Des cachets pour dormir

Le city park du coin sert de terrain de football. Seul bémol, « certains n’ont qu’une paire de chaussures à se mettre ». La Regratterie voisine a déjà accueilli quelques-uns d’entre eux. Et les balades dans le centre-ville de Poitiers permettent de « s’aérer la tête ». « Ici, les gens sont gentils, la ville est belle », sourit Dawod. Les riverains, à l’origine hostiles à leur venue, donnent de leur temps. Du pain. Des cours de français. C’est selon. « Une dame a même fait des bûches à Noël ! »
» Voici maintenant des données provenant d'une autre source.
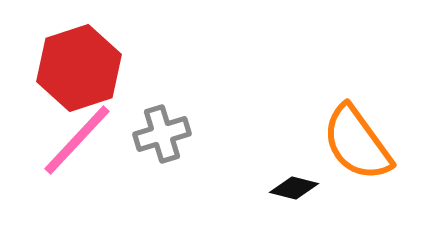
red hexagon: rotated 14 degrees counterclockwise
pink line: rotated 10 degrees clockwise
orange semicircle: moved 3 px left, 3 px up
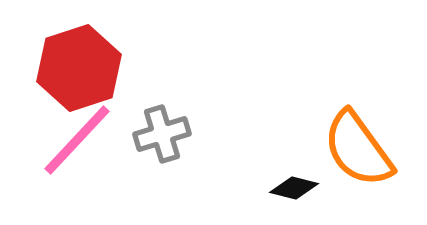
orange semicircle: moved 1 px right, 6 px down
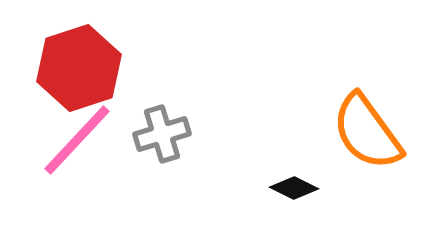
orange semicircle: moved 9 px right, 17 px up
black diamond: rotated 12 degrees clockwise
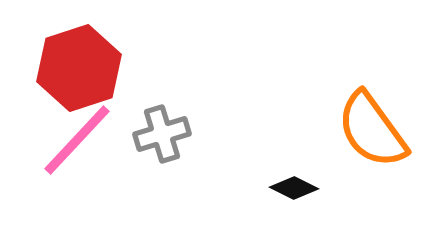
orange semicircle: moved 5 px right, 2 px up
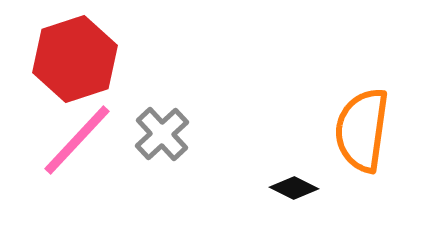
red hexagon: moved 4 px left, 9 px up
orange semicircle: moved 10 px left; rotated 44 degrees clockwise
gray cross: rotated 26 degrees counterclockwise
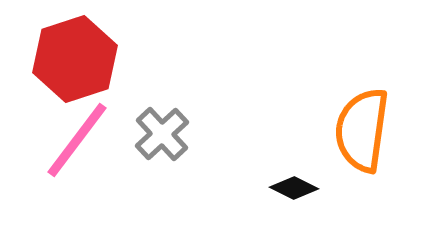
pink line: rotated 6 degrees counterclockwise
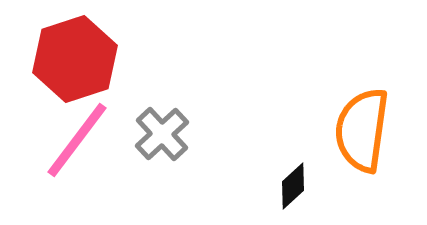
black diamond: moved 1 px left, 2 px up; rotated 69 degrees counterclockwise
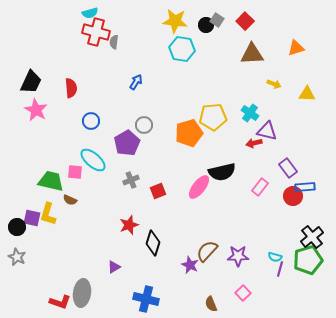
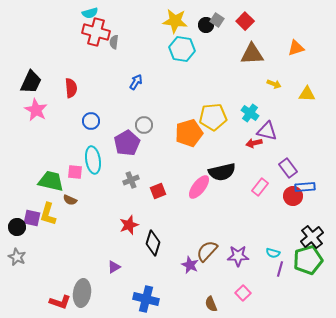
cyan ellipse at (93, 160): rotated 40 degrees clockwise
cyan semicircle at (275, 257): moved 2 px left, 4 px up
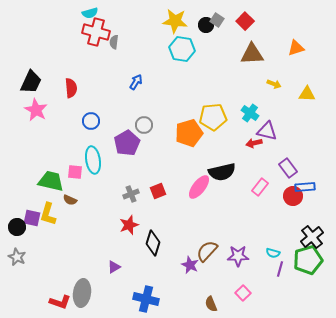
gray cross at (131, 180): moved 14 px down
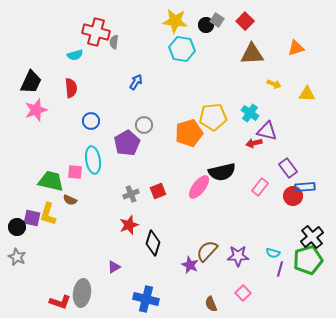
cyan semicircle at (90, 13): moved 15 px left, 42 px down
pink star at (36, 110): rotated 25 degrees clockwise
Petit à petit, les barrières tombent, la confiance s’instaure. Mais le mal-être affleure aussi. Les corps se relâchent, les esprits gambergent. « Ils sont de plus en plus nombreux à prendre des cachets pour dormir. Ils ne trouvent pas toujours le sommeil, se couchent à 6 ou 7h et se lèvent en décalé », reconnaît Thibault. Comment vivre au jour le jour, avec l’interdiction de travailler et des perspectives aussi floues ? La tâche est compliquée. Et pourtant, tous étaient ingénieur, électriciens, mécaniciens, policiers ou étudiants avant de fuir leur pays. « Contrairement aux idées reçues, ils ne supportent pas de vivre de la solidarité. Ils voudraient bosser ! »

Les ex-migrants de Calais perçoivent 4€ par jour au titre de l’Aide sociale. Audacia fait les démarches pour qu’ils accèdent aux aides -10€ par jour- dispensés par l’Office français de l’immigration et de l’intégration (Ofii). Du provisoire qui, hélas, devrait durer.